**Exercise description:** Find each line in the rows below that contains the string "équitation", and copy those lines. Matches must have the same uppercase and lowercase letters.

**Records shown:**
----------------------------------------

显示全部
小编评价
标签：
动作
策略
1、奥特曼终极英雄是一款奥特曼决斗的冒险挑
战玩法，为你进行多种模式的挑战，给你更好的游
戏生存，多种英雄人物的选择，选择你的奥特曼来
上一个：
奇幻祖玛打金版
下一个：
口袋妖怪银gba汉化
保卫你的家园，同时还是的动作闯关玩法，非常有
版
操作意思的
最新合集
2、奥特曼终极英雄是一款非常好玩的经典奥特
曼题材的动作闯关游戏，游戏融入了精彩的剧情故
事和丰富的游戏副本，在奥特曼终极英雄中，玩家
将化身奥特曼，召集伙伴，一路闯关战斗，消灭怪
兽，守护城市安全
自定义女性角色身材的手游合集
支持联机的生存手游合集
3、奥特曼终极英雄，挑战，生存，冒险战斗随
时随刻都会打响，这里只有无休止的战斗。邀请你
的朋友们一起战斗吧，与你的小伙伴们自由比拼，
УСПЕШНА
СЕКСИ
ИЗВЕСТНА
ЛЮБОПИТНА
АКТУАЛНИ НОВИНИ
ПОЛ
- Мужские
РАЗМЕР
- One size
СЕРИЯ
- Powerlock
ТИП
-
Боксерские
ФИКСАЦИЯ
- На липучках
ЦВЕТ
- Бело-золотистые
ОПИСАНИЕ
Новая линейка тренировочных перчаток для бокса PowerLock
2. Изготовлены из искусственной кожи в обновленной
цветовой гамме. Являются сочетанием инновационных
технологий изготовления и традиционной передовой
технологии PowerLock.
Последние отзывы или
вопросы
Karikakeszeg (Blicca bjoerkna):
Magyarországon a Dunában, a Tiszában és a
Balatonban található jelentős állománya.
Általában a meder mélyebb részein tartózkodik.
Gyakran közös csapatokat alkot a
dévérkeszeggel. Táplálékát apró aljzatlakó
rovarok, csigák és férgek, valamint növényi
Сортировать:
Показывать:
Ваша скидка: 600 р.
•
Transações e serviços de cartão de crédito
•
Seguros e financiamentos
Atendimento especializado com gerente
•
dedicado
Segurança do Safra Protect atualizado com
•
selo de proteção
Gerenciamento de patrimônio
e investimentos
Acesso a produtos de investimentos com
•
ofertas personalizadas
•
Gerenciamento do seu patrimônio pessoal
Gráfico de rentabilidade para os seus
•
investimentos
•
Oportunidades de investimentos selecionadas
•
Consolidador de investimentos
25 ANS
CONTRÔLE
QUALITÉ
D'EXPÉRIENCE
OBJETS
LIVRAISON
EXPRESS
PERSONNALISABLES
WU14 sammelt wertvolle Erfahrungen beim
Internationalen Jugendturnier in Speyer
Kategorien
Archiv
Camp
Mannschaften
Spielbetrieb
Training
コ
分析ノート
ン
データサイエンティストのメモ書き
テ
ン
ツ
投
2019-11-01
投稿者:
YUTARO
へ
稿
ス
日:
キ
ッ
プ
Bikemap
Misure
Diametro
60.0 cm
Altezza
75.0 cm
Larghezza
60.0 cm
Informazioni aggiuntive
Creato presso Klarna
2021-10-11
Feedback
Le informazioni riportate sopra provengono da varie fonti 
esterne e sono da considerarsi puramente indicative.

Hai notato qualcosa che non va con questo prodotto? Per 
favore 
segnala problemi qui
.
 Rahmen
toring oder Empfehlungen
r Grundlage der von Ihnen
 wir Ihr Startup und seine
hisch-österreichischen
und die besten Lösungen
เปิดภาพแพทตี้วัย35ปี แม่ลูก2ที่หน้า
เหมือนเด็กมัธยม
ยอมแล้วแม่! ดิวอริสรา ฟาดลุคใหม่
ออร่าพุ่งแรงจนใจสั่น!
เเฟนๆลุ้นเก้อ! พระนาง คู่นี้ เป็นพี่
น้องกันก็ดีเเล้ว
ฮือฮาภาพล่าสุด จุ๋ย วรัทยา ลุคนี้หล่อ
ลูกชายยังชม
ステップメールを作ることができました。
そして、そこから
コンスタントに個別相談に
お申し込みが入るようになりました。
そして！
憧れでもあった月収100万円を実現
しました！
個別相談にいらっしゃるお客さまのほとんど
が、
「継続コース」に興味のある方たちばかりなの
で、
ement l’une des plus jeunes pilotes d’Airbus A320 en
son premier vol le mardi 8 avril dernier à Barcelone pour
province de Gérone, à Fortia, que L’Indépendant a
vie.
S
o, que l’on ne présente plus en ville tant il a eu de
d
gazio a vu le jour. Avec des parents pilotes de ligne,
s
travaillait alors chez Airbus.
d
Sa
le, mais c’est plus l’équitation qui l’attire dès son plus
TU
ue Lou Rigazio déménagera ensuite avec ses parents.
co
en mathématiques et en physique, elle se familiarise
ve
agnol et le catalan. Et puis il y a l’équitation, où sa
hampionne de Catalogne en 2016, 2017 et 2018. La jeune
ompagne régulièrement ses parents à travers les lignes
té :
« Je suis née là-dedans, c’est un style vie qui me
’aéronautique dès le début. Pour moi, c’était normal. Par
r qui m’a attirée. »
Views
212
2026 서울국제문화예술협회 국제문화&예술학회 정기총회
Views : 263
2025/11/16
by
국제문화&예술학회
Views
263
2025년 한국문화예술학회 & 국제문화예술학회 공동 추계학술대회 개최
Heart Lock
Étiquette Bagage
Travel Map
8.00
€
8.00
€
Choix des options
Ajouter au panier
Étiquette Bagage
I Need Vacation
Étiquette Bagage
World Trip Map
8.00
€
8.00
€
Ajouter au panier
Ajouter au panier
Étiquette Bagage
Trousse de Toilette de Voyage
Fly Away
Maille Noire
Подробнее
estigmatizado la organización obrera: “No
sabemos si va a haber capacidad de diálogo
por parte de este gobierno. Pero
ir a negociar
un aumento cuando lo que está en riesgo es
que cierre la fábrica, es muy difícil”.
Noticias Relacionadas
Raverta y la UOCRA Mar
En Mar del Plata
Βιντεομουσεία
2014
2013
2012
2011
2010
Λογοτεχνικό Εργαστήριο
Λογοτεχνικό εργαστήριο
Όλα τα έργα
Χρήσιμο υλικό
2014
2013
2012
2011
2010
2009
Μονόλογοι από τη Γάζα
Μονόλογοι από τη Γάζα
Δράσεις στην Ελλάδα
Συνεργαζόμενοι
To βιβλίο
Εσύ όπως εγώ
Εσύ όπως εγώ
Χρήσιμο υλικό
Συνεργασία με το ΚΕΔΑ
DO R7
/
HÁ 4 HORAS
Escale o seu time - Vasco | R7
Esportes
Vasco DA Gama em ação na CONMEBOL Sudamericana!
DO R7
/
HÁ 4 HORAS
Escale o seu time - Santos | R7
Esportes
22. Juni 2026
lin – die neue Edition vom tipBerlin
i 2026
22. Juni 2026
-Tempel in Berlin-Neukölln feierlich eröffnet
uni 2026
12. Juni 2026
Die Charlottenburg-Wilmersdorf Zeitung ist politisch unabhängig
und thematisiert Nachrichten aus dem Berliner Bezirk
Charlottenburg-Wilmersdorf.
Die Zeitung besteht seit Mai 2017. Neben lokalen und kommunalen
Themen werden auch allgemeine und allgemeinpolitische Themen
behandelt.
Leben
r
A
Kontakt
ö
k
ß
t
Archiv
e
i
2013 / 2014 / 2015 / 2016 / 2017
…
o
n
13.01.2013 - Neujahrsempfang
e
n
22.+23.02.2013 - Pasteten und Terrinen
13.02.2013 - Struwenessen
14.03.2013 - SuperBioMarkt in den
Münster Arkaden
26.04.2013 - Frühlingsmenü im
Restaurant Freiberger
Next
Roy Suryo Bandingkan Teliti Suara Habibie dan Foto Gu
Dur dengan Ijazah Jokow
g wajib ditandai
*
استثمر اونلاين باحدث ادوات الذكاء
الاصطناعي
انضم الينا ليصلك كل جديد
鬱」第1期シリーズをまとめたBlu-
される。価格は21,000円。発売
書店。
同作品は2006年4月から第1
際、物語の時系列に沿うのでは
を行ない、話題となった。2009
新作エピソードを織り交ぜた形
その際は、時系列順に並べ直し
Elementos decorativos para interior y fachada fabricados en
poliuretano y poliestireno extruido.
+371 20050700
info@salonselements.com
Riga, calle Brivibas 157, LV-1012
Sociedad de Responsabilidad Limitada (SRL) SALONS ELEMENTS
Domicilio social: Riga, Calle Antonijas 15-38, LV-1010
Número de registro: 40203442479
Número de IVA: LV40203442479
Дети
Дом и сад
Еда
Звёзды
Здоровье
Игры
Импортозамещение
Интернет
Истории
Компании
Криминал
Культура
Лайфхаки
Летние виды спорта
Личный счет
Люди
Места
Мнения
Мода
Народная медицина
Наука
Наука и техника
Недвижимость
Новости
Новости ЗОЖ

----------------------------------------

**Solved exercise:**
le, mais c’est plus l’équitation qui l’attire dès son plus
agnol et le catalan. Et puis il y a l’équitation, où sa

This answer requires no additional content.